Chuck Leake lives in Costa Rica
Mexico's Southern Border 
Posted by: "Chuck Leake" [EMAIL PROTECTED]   cleake9 
Sat Jun 17, 2006 2:16 pm (PST) 

Hi GalloPintoers,

Mexico Worries About Its Own Southern Border ---

By Ginger Thompson --- The New York Times 

Tapachula, Mexico --- Quiet as it is kept in political circles, Mexico, so 
much the focus of the United States' immigration debate, has its own set of 
immigration problems. And as elected officials from President Vicente Fox on 
down 
denounce Washington's plans to deploy troops and build more walls along the 
United States border, Mexico has begun a re-examination of its own policies and 
prejudices. 

Guard Troops Set to Begin Mission on Mexican Border (June 18, 2006) Here at 
Mexico's own southern edge, Guatemalans cross legally and illegally to do jobs 
that Mexicans departing for the north no longer want. And hundreds of 
thousands of illegal immigrants from nearly two dozen other countries, 
including 
China, Ecuador, Cuba and Somalia, pass through on their way to the United 
States. 
Dense jungle makes establishing an effective law enforcement presence along the 
line impossible. Crossing the border is often as easy as hopping a fence or 
rafting for 10 minutes. But, under pressure from the United States, Mexico has 
steadily increased checkpoints along highways at the border including several 
posts with military forces.

The Mexican authorities report that detentions and deportations have risen in 
the past four years by an estimated 74 percent, to 240,000, nearly half along 
the southern border. But they acknowledged there had also been a boom in 
immigrant smuggling and increased incidents of abuses and attacks by corrupt 
law 
enforcement officials, vigilantes and bandits. Meanwhile, the waves of migrants 
continue to grow.

Few politicians have made public speeches about such matters. But Deputy 
Foreign Minister Gerónimo Gutiérrez recently acknowledged that Mexico's 
immigration laws were "tougher than those being contemplated by the
United States," where the authorities caught 1.5 million people illegally 
crossing the Mexican border last year. He spoke before a congressional panel to 
discuss "Mexico in the Face of the Migratory Phenomenon." In an interview, Mr. 
Gutiérrez said Mexico needed to "review its laws in order to have more 
legitimacy when we present our points of view to the United States." Another 
high-level official in the Foreign Ministry was more blunt, but spoke only on 
condition of anonymity because he did not want to be seen as undermining Mexico 
in its 
dealings with the United States.

## Material supplied
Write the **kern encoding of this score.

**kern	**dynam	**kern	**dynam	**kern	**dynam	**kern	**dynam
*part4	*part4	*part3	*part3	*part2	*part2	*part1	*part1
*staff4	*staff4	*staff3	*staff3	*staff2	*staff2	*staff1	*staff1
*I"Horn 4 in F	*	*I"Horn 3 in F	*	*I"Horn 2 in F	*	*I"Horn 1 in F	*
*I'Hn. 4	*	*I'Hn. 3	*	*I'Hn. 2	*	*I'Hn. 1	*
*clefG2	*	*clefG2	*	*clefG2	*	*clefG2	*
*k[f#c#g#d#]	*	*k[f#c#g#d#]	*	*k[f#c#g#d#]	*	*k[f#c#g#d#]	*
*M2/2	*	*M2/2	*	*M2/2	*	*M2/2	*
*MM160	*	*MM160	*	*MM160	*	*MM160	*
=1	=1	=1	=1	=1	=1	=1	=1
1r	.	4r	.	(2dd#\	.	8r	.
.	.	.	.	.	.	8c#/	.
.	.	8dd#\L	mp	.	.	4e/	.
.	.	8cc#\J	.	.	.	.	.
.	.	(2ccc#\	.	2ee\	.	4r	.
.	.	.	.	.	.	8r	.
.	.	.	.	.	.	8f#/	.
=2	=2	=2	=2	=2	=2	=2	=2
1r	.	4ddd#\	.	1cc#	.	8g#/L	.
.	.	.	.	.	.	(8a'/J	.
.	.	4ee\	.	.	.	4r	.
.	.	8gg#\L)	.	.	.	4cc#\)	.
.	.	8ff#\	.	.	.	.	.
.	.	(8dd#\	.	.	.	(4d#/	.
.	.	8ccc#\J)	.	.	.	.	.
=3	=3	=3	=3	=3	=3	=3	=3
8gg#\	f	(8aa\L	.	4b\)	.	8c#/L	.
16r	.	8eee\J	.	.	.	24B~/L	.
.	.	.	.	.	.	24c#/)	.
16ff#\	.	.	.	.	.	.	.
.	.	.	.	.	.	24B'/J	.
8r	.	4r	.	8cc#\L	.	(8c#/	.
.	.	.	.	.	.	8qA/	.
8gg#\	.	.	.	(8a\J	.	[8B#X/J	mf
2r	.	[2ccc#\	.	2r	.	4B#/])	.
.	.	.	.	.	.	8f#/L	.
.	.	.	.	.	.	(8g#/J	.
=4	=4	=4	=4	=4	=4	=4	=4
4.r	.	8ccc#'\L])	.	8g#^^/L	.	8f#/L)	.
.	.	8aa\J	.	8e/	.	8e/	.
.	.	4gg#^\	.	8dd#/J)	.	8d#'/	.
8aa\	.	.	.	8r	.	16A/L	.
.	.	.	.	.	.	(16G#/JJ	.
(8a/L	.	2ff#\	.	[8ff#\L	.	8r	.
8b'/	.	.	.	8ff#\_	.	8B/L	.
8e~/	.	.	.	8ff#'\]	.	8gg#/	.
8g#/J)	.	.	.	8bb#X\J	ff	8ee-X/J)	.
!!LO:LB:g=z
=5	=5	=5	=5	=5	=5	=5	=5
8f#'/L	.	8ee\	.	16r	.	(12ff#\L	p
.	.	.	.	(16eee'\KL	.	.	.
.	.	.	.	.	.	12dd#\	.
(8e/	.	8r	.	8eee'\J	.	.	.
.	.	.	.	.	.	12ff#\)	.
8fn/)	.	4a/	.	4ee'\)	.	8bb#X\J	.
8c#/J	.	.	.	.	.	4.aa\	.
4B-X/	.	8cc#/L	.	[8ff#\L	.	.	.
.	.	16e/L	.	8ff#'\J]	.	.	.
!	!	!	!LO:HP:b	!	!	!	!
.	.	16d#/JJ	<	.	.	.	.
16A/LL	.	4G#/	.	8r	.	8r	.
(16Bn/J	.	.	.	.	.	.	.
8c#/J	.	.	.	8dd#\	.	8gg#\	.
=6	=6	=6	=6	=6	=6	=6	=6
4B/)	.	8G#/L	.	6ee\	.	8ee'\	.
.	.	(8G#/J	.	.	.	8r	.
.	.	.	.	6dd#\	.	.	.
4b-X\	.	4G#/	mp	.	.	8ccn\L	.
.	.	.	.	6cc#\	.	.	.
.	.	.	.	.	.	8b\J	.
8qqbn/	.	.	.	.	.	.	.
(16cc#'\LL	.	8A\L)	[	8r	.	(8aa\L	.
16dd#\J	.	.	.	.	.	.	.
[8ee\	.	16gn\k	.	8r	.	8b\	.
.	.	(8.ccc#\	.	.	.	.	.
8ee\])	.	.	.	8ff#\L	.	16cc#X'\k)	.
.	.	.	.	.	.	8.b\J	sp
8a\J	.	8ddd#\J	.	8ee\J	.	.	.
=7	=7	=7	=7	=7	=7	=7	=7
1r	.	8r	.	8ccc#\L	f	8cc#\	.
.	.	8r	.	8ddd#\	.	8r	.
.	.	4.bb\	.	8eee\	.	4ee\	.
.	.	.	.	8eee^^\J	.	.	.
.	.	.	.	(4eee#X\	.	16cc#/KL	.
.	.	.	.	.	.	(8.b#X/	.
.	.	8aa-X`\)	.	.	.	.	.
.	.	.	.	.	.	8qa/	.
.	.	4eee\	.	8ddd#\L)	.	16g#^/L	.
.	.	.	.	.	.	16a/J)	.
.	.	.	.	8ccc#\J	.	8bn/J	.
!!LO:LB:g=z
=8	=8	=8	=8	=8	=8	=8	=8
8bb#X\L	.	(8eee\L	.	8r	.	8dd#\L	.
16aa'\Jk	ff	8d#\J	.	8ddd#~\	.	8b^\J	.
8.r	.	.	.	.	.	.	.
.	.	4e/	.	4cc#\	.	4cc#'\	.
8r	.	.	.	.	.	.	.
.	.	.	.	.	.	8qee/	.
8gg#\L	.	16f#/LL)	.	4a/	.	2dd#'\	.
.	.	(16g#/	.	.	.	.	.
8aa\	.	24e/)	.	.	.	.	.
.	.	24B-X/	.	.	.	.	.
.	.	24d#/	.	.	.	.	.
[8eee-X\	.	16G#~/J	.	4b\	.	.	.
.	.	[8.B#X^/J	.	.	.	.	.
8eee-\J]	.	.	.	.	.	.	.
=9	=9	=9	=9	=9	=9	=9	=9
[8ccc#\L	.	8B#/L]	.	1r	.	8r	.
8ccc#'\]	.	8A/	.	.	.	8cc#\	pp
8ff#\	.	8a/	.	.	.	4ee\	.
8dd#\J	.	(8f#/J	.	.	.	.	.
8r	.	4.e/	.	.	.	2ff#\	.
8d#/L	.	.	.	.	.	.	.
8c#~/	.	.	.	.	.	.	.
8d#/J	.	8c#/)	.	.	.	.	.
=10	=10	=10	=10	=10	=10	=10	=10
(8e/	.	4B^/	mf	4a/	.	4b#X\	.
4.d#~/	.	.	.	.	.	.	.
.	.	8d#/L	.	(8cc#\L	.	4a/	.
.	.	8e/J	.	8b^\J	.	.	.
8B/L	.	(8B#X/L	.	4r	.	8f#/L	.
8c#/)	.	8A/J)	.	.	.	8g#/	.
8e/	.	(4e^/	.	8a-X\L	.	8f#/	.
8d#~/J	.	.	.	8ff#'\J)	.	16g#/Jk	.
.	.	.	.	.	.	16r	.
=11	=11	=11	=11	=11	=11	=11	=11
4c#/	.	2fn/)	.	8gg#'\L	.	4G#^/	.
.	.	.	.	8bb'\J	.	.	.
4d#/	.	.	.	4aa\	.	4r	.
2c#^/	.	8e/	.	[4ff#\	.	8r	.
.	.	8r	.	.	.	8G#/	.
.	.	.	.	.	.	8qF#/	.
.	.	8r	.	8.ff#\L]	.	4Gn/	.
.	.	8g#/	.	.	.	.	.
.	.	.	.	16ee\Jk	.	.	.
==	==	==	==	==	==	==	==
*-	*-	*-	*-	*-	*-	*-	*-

## What you are asked to do
Continue the article about Mexico's southern border from its last sentence by writing the paragraphs that follow.

## The answer
"Are we where we should be in the treatment of migrants?" the official said. 
"No we are not. But is the Mexican government aware of that? Yes, and it is 
something we are trying to correct." Unlike the immigration debate in the 
United 
States, where immigration opponents and proponents bandy about estimated 
costs and benefits for everything from the agriculture industry to suburban 
horticulture, hard numbers on the effects of illegal migration on Mexico are 
rare. A 
trip to Chiapas raises questions about whether Mexico practices at home what 
it preaches abroad.

If the major characters in the migration drama unfolding in Chiapas could be 
captured in a collage, it would include a burly, white-haired farmer named 
Eusebio Ortega Contreras, who did not hide that most of the workers who picked 
mangos in his fields for $6 a day were underage, undocumented Guatemalans. 
Indians from Chiapas used to do these jobs, Mr. Ortega said. But in the past 
five 
years, they have been migrating to the United States. And lately, he said, he 
has begun to worry that he is going to lose the Guatemalans, too. "We know that 
the conditions we provide our workers are not adequate," said Mr. Ortega, 
president of the local fruit growers' association, who showed a reporter the 
meager shelter he can offer: an awning off a hay shed for a roof and lined-up 
milk 
crates for beds. "But costs are going up. Production is going down. We barely 
earn enough money to maintain our orchards, much less improve conditions for 
the workers."

Joaquín Aguilar Vásquez, a 22-year-old father of two, would be standing with 
his knapsack in front of a passenger bus for the northern border, because jobs 
here at home barely kept his family fed. He said he started migrating two 
years ago to work in an electronics factory in Tijuana, where he earned $12 a 
day 
and saved enough to build a house. When he reaches Tijuana this time, he 
said, he will hire a smuggler to sneak him to a construction job in New Orleans.

There would be a skinny unidentified Chinese citizen, chain-smoking in the 
new migration detention center after being caught with more than 50 of his 
countrymen stowed away among banana crates in the back of a tractor-trailer.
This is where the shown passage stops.